Yopt... so they ate it—it’s my sauces, I’m his food...it’s not that...

[ + 76 - ] [4 Комментарии к цитате] Comment quote №16546
 16.05.2009
She: I don’t like them either. Give me some wool socks 😉
he: it's not romantic, better I'll learn to tie, and I'll tie them to you) - this is a real male act.
Yes, do a deed for me! 😉
he: mda, I imagine a picture, a secret girl enters the server room, asks for a new pink mouse, smoothly swings her hips for persuasiveness, around stands with servetes, boxes of screws, boxes with old glands, and in the center of all this chaotic horror I sit and tie gray-rose socks... then I raise my red eyes on her and questioningly ask - No? Here’s where she’ll catch and catch...

[ + 45 - ] Comment quote №16545
 16.05.2009
SUV2
The news. Homosexuals banned from serving in Peru police

You can think that Peruvian mints will cease to be called pidaras after that.

[ + 76 - ] Comment quote №16544
 16.05.2009
I sit in the morning with my sister (adieu to the kindergarten).
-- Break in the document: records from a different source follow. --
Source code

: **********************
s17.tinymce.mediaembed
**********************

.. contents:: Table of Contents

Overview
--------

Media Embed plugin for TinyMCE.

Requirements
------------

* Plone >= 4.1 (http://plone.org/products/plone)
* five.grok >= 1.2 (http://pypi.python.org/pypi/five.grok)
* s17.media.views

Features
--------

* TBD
We watched the entire dance program, here comes the leader and asks the children:
Do you like it in the garden?
And yes!! and chorus. It was planned).
And here she unexpectedly proposes:
So stay with us! Go back to the cage!
Five seconds of complete silence. Then single cries from different sides: "Yes!" and "No!"
Then one boy told me:
We have already taken our place!! Have a conscience!! to
The back rows with the parents and the operator who filmed it all just cried.